§ EXERCISE PASSAGE:
An Important Insight, An Significant Distinction
My books, specifically DRAWING OUT THE DRAGONS and the forthcoming second and third books in The Meditations series, THE BARBIZON DIARIES and THE GRAND DESIGN, are rightly billed as works intended to be both motivational and inspirational, and much of what I wrote in them, and much of what I speak about publicly has to do with improving the circumstances of one’s life.
However, very recently and more than once, I have read variations on a general criticism floating around, one example of which I’ll quote from a post by my friend Shannon Hale, because she put it so clearly: “Amazed how many people I meet who believe a mental illness can be cured by positive thought and just “getting over it.”
Every little while, one of those criticisms is directed at me, with the idea that what I’m espousing in both my writing and my speaking is that people suffering from that kind of debilitating, devastating illness simply ‘get over it’ — and it absolutely, absolutely, is NOT.
Mental illnesses, clinical depression, bipolar disorder, chemical imbalances…all are are very real, and very legitimate reasons for those who suffer from these and other similar maladies to not be able to simply will themselves out of misery and into happiness. I know this, very clearly and very specifically, because I am one of them.
What is still required however, is the will to do whatever CAN be done, for however long it takes, to improve one’s life, and THAT is the primary purpose of the words I write and speak: not to try to convince people that instant happiness is possible just by wishing it so, but to help people learn that real, and potentially lasting happiness is achievable, if they can continue to seek out the things that will help them to be whole.
For some, that means medication; for others, different kinds of therapy. Some mental illnesses are more serious, and will be a much greater struggle for the people dealing with them; others, while still very real, will be more easily managed. And some may never be fully controlled or resolved at all — and in those cases, the only message I can offer is that of hope; that life is worth living, and every day, or hour, or minute that passes is a victory — because living also keeps alive the possibility that something can be found that will help, and happinesses may still be realized.
One of my personal heroes, Zig Ziglar, once said “Do I think you can do ANYTHING just because you have a positive attitude? No. But I do believe that you can do EVERYTHING better than you could without it.” I think this is true; and I think it’s as true for those dealing with mental illnesses as it is for everyone else who may be subject to far lesser debilitations. In some cases, though — maybe a lot of them — even just trying to have a positive attitude may be impossible. And in those instances, the things I write aren’t meant to bolster THEM — they are meant to bolster YOU; the people around those who are suffering.

§ RECORD SET:
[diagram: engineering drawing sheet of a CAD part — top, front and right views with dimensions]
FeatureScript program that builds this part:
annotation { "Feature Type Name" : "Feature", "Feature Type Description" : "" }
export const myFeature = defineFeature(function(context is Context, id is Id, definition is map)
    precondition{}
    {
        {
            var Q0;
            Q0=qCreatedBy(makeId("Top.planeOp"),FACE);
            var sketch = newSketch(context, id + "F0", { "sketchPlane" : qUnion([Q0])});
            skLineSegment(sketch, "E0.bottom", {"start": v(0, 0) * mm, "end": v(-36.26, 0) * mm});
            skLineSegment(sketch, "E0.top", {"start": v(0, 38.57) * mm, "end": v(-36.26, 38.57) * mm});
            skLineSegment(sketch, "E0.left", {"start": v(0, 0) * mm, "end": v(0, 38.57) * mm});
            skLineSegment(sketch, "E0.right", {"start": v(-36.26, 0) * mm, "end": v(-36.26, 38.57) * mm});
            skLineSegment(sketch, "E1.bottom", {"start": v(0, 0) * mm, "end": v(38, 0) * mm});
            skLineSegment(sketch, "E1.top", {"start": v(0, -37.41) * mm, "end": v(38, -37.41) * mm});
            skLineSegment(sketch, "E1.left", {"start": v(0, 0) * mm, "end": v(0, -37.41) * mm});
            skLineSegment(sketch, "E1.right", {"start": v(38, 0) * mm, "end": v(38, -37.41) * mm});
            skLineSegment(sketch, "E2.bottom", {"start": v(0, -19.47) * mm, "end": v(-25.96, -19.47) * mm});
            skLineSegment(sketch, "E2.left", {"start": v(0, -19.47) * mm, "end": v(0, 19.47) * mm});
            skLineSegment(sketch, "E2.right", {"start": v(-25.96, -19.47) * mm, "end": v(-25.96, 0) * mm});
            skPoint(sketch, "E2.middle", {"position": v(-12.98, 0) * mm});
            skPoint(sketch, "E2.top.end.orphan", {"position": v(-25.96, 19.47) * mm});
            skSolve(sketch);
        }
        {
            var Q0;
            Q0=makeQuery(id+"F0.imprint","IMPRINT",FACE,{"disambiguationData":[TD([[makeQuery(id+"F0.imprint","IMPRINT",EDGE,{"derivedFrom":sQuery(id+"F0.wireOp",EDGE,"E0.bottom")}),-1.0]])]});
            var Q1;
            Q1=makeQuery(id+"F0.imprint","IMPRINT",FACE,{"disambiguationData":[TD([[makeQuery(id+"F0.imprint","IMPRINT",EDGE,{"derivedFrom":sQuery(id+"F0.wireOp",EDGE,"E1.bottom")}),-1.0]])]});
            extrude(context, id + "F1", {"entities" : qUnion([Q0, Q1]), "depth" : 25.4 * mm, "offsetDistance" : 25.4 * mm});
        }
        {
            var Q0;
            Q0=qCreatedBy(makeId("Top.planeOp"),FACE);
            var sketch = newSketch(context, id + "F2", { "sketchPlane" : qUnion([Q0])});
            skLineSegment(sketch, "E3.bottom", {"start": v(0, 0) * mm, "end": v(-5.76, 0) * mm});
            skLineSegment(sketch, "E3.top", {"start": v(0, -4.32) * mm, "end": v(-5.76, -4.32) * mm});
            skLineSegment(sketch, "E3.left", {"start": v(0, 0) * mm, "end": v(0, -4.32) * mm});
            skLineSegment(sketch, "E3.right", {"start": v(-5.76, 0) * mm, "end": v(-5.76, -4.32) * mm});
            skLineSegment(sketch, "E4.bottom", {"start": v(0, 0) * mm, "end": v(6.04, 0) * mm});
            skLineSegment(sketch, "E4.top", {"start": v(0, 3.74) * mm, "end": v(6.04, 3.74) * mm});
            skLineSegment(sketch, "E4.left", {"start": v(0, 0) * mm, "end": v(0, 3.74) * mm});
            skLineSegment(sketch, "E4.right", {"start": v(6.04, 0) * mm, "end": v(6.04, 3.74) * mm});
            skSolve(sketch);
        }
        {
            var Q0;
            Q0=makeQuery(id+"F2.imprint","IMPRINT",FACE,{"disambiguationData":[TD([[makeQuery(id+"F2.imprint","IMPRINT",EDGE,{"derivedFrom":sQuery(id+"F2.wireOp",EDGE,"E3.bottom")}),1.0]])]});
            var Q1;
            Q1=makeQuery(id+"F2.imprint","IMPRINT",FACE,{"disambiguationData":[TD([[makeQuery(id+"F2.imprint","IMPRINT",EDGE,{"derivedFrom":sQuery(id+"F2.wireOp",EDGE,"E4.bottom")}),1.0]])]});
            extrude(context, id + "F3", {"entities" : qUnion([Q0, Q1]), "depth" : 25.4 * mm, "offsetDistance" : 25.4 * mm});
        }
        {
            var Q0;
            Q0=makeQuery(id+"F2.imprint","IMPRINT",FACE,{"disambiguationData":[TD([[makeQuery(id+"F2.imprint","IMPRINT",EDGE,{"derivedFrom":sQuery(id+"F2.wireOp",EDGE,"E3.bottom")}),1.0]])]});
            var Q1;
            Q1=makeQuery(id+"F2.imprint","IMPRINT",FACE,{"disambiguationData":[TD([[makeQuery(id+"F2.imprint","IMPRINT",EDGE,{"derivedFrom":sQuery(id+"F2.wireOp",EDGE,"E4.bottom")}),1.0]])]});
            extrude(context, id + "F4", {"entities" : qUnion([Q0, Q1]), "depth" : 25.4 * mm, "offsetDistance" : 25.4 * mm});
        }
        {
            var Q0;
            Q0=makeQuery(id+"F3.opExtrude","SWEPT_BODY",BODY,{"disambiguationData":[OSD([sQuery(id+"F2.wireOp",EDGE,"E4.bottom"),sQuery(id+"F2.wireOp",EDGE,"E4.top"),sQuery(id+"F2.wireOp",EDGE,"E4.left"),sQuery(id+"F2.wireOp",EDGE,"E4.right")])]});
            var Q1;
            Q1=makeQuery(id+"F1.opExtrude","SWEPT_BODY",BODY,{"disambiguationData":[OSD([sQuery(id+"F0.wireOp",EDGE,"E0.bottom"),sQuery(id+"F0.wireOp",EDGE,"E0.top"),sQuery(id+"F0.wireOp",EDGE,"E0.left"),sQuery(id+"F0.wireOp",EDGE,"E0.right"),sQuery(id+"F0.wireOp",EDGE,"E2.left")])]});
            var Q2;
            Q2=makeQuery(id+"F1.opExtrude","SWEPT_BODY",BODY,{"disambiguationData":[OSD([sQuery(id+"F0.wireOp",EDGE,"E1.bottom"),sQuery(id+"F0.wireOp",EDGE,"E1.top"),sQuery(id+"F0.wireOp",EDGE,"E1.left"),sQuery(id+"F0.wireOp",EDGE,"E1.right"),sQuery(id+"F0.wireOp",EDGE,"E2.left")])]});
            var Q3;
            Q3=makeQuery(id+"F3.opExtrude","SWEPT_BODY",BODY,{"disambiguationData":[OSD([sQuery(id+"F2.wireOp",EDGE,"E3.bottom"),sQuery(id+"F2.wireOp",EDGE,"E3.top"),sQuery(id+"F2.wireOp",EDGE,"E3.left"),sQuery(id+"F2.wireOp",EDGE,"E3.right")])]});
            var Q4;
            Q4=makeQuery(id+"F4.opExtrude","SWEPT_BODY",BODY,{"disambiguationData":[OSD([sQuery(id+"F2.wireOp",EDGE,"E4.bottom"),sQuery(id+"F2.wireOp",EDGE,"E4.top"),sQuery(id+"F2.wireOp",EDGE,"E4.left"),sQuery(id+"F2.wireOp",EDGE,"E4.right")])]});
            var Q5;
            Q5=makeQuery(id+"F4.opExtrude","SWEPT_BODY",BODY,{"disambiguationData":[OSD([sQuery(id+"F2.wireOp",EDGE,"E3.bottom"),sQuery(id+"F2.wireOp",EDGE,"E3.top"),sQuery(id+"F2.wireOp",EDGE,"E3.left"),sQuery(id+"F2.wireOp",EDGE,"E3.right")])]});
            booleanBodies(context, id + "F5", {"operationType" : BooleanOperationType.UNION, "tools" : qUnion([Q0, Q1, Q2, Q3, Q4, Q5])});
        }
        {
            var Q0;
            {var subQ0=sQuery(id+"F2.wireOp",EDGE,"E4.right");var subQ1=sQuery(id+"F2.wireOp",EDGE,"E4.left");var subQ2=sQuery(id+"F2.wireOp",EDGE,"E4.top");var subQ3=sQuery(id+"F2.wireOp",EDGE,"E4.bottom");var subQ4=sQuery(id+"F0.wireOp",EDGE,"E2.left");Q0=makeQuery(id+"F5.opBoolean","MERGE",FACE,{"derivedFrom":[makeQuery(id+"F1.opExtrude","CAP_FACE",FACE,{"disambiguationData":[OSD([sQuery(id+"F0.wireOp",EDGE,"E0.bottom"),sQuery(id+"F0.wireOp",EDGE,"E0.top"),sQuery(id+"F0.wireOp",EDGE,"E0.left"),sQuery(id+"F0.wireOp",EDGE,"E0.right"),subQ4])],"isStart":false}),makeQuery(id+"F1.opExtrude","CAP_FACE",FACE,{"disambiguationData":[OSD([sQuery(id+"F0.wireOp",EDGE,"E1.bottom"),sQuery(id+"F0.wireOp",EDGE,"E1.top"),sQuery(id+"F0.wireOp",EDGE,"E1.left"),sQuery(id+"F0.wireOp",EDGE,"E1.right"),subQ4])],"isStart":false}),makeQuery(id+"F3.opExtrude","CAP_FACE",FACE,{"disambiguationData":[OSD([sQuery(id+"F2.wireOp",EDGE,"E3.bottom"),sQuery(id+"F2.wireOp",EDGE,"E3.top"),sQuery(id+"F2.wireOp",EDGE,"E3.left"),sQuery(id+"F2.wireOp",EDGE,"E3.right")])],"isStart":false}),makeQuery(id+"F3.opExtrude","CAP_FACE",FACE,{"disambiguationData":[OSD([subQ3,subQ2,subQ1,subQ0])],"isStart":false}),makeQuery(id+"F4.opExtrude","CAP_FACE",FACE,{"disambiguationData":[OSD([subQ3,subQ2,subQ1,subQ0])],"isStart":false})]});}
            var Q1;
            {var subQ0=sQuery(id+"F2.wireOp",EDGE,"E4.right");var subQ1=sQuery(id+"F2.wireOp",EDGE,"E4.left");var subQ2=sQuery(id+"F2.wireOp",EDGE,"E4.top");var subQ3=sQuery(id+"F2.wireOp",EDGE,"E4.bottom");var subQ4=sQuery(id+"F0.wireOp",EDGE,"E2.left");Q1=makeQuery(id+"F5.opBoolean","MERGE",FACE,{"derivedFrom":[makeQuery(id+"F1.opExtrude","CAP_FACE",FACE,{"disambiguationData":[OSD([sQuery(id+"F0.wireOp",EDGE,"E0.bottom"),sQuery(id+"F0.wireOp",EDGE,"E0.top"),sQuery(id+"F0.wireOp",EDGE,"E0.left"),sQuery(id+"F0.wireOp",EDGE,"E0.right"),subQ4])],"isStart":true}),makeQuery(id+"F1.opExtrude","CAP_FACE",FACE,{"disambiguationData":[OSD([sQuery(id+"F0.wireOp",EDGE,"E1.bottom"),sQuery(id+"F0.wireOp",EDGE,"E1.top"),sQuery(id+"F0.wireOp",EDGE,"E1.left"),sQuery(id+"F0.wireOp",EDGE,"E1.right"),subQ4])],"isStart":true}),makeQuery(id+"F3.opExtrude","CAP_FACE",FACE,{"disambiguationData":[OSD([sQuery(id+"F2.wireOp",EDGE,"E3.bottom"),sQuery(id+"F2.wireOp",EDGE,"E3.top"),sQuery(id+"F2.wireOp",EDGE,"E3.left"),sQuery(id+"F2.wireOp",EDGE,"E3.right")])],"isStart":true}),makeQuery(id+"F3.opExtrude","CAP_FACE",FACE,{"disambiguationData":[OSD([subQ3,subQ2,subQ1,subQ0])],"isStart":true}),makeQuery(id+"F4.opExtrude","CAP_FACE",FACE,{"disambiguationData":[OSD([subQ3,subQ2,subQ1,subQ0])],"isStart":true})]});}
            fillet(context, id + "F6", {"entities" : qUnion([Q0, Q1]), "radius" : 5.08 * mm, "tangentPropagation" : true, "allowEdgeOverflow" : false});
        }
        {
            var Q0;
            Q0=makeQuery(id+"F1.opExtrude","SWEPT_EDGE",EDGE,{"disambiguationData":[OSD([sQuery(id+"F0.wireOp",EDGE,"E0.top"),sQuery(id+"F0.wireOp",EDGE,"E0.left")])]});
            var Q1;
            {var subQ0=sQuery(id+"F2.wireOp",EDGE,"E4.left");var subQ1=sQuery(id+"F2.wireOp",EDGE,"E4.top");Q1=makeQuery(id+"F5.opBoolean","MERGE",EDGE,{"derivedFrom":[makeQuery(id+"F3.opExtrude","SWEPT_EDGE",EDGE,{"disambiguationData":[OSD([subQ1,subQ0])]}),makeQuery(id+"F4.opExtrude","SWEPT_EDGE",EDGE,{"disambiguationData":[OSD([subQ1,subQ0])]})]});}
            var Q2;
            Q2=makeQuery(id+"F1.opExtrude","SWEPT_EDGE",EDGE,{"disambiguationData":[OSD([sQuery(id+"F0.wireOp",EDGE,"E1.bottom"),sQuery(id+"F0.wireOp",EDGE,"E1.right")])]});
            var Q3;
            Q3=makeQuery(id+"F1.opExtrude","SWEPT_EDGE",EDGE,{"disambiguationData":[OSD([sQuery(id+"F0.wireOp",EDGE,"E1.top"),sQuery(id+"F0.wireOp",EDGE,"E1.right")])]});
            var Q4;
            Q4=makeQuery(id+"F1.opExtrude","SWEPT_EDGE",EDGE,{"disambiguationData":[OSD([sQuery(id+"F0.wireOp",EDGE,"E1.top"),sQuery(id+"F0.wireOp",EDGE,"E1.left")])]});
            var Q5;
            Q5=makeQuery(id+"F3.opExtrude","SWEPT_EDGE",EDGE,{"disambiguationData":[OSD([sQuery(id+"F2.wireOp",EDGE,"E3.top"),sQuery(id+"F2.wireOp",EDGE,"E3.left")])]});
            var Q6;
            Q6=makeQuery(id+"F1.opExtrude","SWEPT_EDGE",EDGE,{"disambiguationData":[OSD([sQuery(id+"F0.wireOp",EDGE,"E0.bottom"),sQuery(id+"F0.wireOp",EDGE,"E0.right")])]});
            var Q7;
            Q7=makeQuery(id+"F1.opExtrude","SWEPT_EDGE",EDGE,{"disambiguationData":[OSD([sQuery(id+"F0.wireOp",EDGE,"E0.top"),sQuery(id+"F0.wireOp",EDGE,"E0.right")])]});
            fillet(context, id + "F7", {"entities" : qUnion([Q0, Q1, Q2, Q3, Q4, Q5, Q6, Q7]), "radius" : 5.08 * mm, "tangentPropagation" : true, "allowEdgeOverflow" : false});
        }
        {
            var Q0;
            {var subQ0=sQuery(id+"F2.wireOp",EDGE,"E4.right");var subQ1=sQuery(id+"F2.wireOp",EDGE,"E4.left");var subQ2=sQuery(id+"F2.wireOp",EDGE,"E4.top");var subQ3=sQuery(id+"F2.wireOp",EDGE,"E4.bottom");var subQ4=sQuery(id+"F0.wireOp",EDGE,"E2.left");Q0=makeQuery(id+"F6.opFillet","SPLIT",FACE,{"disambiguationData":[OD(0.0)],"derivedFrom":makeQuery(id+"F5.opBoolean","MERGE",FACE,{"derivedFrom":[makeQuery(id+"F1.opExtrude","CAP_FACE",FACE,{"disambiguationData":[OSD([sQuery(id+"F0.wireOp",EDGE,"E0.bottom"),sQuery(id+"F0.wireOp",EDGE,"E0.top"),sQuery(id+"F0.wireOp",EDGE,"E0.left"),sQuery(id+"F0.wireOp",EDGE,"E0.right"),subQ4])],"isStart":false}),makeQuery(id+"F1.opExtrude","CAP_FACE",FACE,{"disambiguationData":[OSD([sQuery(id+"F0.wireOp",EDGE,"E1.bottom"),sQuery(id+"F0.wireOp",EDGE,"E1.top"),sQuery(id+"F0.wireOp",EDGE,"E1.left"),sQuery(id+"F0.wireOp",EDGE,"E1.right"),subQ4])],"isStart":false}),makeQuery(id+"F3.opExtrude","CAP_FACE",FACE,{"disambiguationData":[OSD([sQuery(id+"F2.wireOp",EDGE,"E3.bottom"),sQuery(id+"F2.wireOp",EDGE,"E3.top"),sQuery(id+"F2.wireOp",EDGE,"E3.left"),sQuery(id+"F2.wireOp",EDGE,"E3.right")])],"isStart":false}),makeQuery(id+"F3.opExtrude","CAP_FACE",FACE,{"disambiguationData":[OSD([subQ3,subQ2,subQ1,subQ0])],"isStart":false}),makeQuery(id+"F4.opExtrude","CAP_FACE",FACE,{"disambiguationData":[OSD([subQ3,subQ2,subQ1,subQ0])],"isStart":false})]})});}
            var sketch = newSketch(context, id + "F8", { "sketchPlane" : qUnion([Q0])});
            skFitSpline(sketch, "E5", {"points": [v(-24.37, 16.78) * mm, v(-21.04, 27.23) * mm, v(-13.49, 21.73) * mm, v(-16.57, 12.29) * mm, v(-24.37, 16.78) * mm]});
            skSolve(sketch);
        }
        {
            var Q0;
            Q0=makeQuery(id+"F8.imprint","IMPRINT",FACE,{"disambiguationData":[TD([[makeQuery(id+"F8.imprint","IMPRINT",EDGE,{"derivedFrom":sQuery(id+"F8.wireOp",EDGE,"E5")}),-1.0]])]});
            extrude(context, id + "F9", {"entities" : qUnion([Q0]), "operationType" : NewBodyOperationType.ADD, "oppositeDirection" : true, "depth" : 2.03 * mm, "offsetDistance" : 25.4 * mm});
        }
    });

§ PROBLEM TO SOLVE:
Please name the two forthcoming books in The Meditations series that the essay on mental illness and positive thinking mentions.

§ PROBLEM SOLUTION:
THE BARBIZON DIARIES and THE GRAND DESIGN